Aim of the task
Your response should consist of the records, reproduced exactly.

(Pose estimation data)
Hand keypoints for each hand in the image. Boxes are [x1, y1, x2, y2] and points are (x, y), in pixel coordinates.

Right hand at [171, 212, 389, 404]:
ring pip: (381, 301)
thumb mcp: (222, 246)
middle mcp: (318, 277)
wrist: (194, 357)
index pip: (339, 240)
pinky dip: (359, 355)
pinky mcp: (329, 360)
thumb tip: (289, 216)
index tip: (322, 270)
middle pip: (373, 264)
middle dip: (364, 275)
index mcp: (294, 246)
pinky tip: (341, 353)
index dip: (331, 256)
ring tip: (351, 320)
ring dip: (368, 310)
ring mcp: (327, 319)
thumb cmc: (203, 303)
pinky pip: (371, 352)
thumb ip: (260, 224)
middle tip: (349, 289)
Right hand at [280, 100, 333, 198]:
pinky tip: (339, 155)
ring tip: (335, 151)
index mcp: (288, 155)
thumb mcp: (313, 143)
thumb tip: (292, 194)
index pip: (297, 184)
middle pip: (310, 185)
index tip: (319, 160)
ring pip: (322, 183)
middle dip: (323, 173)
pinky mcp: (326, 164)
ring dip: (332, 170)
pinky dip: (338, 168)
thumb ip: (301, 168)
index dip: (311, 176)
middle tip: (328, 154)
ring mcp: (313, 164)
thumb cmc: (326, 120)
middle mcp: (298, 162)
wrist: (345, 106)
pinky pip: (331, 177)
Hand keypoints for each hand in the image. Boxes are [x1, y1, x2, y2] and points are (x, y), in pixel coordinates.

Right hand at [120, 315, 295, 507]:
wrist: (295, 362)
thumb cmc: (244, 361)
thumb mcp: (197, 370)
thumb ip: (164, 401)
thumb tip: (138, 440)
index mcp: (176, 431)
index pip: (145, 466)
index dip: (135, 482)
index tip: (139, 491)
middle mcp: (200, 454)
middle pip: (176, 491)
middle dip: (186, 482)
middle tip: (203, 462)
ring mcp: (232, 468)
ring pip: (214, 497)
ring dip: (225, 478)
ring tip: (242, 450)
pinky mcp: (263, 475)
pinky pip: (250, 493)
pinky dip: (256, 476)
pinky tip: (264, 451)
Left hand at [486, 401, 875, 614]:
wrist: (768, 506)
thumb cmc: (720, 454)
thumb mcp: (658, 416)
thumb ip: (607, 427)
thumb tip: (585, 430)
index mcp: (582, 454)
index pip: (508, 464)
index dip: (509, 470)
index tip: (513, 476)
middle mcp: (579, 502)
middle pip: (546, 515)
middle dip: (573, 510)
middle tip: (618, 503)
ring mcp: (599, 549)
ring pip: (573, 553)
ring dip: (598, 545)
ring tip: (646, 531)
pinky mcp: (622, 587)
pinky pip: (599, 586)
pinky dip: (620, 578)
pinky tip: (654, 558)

Task response
Hand keypoints for each hand in the image. Boxes are [x1, y1, x2, y2] and points are (x, y), in pixel coordinates.

Right hand at [171, 212, 389, 404]:
ring pip: (381, 301)
thumb mcp: (222, 246)
middle mcp: (318, 277)
wrist: (194, 357)
index pip: (339, 240)
pinky dip: (359, 355)
pinky mcp: (329, 360)
thumb tip: (289, 216)
index tip: (322, 270)
middle pip: (373, 264)
middle dip: (364, 275)
index mcp: (294, 246)
pinky tip: (341, 353)
index dip: (331, 256)
ring tip: (351, 320)
ring dip: (368, 310)
ring mcp: (327, 319)
thumb cmc: (203, 303)
pinky pip: (371, 352)
thumb ip: (260, 224)
middle tip: (349, 289)
Right hand at [280, 100, 333, 198]:
pinky tip: (339, 155)
ring tip: (335, 151)
index mcp: (288, 155)
thumb mcp: (313, 143)
thumb tip: (292, 194)
index pip: (297, 184)
middle pip: (310, 185)
index tip: (319, 160)
ring pip: (322, 183)
middle dip: (323, 173)
pinky mcp: (326, 164)
ring dip: (332, 170)
pinky dip: (338, 168)
thumb ip: (301, 168)
index dip: (311, 176)
middle tip: (328, 154)
ring mcp: (313, 164)
thumb cmc: (326, 120)
middle mcp: (298, 162)
wrist: (345, 106)
pinky pip: (331, 177)
Hand keypoints for each hand in the image. Boxes are [x1, y1, x2, y2] and points are (x, y), in pixel coordinates.

Right hand at [120, 315, 295, 507]:
wrist: (295, 362)
thumb cmc: (244, 361)
thumb mcp: (197, 370)
thumb ip: (164, 401)
thumb tip: (138, 440)
index mcp: (176, 431)
index pip: (145, 466)
index dip: (135, 482)
index tip: (139, 491)
middle mcp: (200, 454)
middle pip: (176, 491)
middle dip: (186, 482)
middle tip: (203, 462)
ring mcp: (232, 468)
ring pip: (214, 497)
ring dip: (225, 478)
ring tip: (242, 450)
pinky mcp: (263, 475)
pinky pip: (250, 493)
pinky dip: (256, 476)
pinky tip: (264, 451)
Left hand at [486, 401, 875, 614]:
wrist: (768, 506)
thumb cmc: (720, 454)
thumb mcp: (658, 416)
thumb ip: (607, 427)
thumb tip: (585, 430)
index mcp: (582, 454)
index pip: (508, 464)
index dip: (509, 470)
index tip: (513, 476)
middle mcp: (579, 502)
middle pip: (546, 515)
middle dip: (573, 510)
middle tip: (618, 503)
ring mcp: (599, 549)
ring pip: (573, 553)
ring dip: (598, 545)
ring tip: (646, 531)
pinky mcp: (622, 587)
pinky pip: (599, 586)
pinky dip: (620, 578)
pinky tip: (654, 558)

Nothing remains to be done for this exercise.